La société Sage conclut à l'infirmation de la décision entreprise ayant requalifié le contrat de travail à durée déterminée de M. [M] en un contrat à durée indéterminée en alléguant l'intention frauduleuse et la mauvaise foi de M. [M], qui a refusé de signer la promesse d'embauche dans les délais impartis, s'est présenté dans les locaux de la société le 7 octobre 2019 en sachant qu'il s'agissait d'un CDD sans toutefois remettre la promesse d'embauche ni aucun des documents administratifs nécessaires à l'établissement de son CDD et à sa déclaration préalable à l'embauche. La société ajoute qu'il s'est ensuite absenté sans justifier de ses absences malgré les différentes relances qui lui ont été faites, qu'il a ensuite pris acte de la rupture de son contrat puis a saisi le conseil des prud'hommes en sollicitant la condamnation de la société Sage à lui verser plus de 100 000 euros alors même qu'il n'avait été présent qu'un seul jour au sein de la société. Elle souligne enfin qu'il a déclaré de manière erronée devant les premiers juges qu'il était à la recherche d'un emploi alors qu'il a créé sa société à effet du 1er janvier 2019 tout en s'engageant à travailler en CDD du 7 octobre 2019 au 7 janvier 2020.

M. [M] sollicite la confirmation du jugement aux termes des conclusions susvisées, en se rapportant aux motifs retenus par les premiers juges, ayant considéré qu'il n'était pas établi la preuve de son intention frauduleuse.

****

Selon l'article L. 1242-12 du code du travail, le contrat de travail à durée déterminée est établi par écrit et comporte la définition précise de son motif. A défaut, il est réputé conclu pour une durée indéterminée.
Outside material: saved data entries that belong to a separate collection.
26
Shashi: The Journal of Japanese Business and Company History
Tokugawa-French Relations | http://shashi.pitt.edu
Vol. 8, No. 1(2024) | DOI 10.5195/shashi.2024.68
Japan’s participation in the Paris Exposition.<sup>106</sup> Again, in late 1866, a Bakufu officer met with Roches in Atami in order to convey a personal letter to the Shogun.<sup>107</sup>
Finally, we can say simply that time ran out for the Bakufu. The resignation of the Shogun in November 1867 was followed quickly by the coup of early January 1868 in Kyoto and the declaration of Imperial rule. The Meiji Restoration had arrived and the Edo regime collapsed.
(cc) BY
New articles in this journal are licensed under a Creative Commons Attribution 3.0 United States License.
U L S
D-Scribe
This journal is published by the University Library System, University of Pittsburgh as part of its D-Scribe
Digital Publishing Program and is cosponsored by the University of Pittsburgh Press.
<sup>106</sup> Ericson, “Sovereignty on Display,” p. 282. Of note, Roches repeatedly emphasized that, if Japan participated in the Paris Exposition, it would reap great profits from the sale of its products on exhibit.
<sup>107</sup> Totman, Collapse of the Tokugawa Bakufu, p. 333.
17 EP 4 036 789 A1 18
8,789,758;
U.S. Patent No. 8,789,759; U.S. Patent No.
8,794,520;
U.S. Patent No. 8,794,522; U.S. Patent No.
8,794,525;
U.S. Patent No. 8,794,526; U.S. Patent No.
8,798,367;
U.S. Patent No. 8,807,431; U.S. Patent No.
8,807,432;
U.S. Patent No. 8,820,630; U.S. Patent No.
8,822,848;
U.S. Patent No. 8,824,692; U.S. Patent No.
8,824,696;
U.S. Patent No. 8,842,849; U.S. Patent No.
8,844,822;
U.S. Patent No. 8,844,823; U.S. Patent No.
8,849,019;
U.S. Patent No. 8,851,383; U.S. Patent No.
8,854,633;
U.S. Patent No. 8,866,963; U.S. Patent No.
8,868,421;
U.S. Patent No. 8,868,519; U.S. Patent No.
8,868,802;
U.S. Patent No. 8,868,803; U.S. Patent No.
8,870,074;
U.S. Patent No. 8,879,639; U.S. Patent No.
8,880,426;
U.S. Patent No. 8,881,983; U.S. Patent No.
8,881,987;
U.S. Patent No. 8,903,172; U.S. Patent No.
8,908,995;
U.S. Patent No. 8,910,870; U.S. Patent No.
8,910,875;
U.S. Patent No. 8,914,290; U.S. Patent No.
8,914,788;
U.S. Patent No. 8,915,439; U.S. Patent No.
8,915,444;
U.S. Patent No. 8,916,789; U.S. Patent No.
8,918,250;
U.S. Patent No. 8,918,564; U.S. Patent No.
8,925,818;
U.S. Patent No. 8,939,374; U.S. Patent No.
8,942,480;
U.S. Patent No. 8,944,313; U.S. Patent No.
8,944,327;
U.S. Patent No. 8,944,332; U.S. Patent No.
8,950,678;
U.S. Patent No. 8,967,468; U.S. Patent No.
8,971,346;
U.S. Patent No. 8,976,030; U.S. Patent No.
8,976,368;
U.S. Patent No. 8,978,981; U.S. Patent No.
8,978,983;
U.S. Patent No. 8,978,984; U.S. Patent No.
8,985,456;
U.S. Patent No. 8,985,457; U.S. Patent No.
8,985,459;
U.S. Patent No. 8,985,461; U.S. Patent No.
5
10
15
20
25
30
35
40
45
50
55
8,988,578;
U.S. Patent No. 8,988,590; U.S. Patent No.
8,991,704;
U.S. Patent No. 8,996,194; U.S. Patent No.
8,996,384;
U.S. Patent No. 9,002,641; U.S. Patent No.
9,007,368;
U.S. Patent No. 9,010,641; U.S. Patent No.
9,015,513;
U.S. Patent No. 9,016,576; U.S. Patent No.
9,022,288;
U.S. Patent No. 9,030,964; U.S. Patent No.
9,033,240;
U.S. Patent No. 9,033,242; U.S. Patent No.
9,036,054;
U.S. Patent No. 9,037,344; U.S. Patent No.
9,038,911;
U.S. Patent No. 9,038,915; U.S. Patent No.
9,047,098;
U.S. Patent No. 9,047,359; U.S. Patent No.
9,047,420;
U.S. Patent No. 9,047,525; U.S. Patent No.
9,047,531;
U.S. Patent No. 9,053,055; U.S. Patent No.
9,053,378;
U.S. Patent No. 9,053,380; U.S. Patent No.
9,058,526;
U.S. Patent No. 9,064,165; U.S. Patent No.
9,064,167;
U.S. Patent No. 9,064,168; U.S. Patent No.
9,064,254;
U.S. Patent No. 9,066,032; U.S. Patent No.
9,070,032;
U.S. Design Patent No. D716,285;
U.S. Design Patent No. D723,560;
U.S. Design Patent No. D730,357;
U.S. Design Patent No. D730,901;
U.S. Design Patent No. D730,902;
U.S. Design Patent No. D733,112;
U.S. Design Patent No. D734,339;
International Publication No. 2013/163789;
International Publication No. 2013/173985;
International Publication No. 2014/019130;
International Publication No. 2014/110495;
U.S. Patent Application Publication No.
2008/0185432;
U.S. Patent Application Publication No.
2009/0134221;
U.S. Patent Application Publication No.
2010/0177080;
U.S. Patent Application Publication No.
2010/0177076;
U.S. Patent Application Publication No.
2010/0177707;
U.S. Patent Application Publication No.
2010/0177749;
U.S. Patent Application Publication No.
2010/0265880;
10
Et, en application de l'article L.1245-1,'est réputé à durée indéterminée tout contrat de travail conclu en méconnaissance des dispositions des articles L. 1242-1 à L. 1242-4, L. 1242-6, L. 1242-7, L. 1242-8-1, L. 1242-12, alinéa 1er, L. 1243-11, alinéa premier, L. 1243-13-1, L. 1244-3-1 et L. 1244-4-1 (...)'.

La signature d'un contrat de travail à durée déterminée a le caractère d'une prescription d'ordre public dont l'omission entraîne, à la demande du salarié, la requalification en contrat à durée indéterminée. Il n'en va autrement que lorsque le salarié a délibérément refusé de signer le contrat de travail de mauvaise foi ou dans une intention frauduleuse (Soc., 10 avril 2019, n°18-10.614).

La fraude corrompt tout. Si la signature d'un contrat écrit, imposée par la loi dans les rapports entre l'entreprise de travail temporaire et le salarié afin de garantir qu'ont été observées les conditions à défaut desquelles toute opération de prêt de main-d'oeuvre est interdite, a le caractère d'une prescription d'ordre public dont l'omission entraîne à la demande du salarié la requalification en contrat de droit commun à durée indéterminée, il en va autrement lorsque le salarié a délibérément refusé de signer le contrat de mission dans une intention frauduleuse (Soc., 24 mars 2010, n° 08-45.552, publié).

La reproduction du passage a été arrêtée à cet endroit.